Thursday, March 6, 2014

The languages of St. John's

The story of today's Orthodox Church in America, and that of our parish, is in part one of an ongoing effort to share the riches of Orthodoxy with Americans of all backgrounds, not just those with roots in traditionally Orthodox countries. All ethnic groups of course feel the pull of the homeland and the mother tongue, not just Russians or Greeks. Until relatively recent times for example many churches in the Missouri Synod of the Lutheran church were insistent on the use of German in worship.

The history of the OCA, being connected as it is with missionary efforts of the Russian Orthodox Church in North America, means that for many years it was common for services to be conducted in "Church Slavonic," which is a sort of old style of Russian. Until comparatively recently many clergy in the OCA and it's predecessors were Russian immigrants, and often spoke Russian by preference. (Shown here is the cover of a bilingual service book, in Slavonic and English.)

By way of illustration, at a council of bishops in 1967 of our predecessor, the "Russian Orthodox Greek Catholic Church," the proceedings were conducted in Russian, not English. And it wasn't until well into the 1970s that a wide range of liturgical music, theology and so forth were being actively translated into English.

Despite the emotional tug of attachment to mother tongues, and traditions of Church Slavonic, visionary leaders realized that to be a truly American church, the use of English was of vital importance. Metropolitan Leonty, despite the fact that he himself was more comfortable in Russian than English, was a strong proponent of the use of English in church services, and under his leadership in the 1950s and early 1960s many English language parishes were started, including ours.
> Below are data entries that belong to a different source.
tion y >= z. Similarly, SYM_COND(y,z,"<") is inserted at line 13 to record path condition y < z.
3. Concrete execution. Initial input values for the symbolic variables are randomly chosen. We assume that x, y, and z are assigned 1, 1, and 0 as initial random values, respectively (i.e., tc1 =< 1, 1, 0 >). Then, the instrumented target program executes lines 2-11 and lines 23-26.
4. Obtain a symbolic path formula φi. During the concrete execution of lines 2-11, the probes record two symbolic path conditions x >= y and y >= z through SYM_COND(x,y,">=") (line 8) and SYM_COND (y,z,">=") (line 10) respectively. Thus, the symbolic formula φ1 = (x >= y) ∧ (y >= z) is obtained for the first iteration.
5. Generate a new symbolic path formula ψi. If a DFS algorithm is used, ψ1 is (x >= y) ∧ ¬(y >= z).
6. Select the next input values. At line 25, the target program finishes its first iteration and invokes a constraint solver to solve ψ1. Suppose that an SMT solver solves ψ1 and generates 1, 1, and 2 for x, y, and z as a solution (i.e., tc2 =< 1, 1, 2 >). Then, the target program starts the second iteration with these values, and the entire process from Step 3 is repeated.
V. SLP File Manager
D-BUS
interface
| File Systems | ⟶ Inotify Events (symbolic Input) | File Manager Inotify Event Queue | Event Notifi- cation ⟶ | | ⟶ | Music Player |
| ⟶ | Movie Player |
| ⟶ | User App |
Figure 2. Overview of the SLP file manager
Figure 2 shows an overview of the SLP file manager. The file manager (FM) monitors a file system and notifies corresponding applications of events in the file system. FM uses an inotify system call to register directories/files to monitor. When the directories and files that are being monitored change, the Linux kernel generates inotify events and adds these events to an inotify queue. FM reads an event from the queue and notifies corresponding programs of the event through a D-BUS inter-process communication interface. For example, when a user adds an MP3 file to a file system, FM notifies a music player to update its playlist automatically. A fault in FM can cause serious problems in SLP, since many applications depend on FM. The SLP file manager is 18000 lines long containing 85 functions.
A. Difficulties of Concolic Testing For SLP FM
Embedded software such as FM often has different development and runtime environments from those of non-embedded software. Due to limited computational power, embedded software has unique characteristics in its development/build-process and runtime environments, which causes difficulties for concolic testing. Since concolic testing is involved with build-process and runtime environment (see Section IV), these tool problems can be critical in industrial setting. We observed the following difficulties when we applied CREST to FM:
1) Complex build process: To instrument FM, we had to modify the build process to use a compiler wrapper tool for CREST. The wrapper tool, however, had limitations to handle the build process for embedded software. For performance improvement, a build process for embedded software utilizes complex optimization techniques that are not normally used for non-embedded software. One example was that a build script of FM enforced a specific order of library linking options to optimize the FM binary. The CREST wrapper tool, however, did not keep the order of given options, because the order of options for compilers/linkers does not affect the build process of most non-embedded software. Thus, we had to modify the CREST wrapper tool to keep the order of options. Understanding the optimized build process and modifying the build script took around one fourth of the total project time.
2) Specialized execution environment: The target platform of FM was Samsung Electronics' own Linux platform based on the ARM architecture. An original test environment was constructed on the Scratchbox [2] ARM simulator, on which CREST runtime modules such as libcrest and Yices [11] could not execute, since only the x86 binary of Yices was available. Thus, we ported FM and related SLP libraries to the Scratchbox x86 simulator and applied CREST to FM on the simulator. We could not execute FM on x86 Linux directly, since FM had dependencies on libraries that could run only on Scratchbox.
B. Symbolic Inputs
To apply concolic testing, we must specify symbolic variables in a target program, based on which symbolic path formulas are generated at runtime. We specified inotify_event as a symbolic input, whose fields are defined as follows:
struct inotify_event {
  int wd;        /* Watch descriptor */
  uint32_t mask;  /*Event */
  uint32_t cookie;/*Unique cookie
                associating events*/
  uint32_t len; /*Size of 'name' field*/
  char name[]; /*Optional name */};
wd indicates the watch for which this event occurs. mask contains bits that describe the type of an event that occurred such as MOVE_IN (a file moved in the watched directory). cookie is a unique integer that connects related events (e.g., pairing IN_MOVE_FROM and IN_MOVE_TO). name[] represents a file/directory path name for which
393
Even so, in the early years of St. John's there was a little use of Slavonic, since that is what some were familiar with, but over time that ceased. What we enjoy today is a parish that while delightfully multilingual, with speakers of Carpatho-Russian, Ethiopian, Greek, Macedonian, Romanian, Russian, Ukrainian and other languages among our members, we are blessed to be able to share the treasury of Orthodoxy together in English.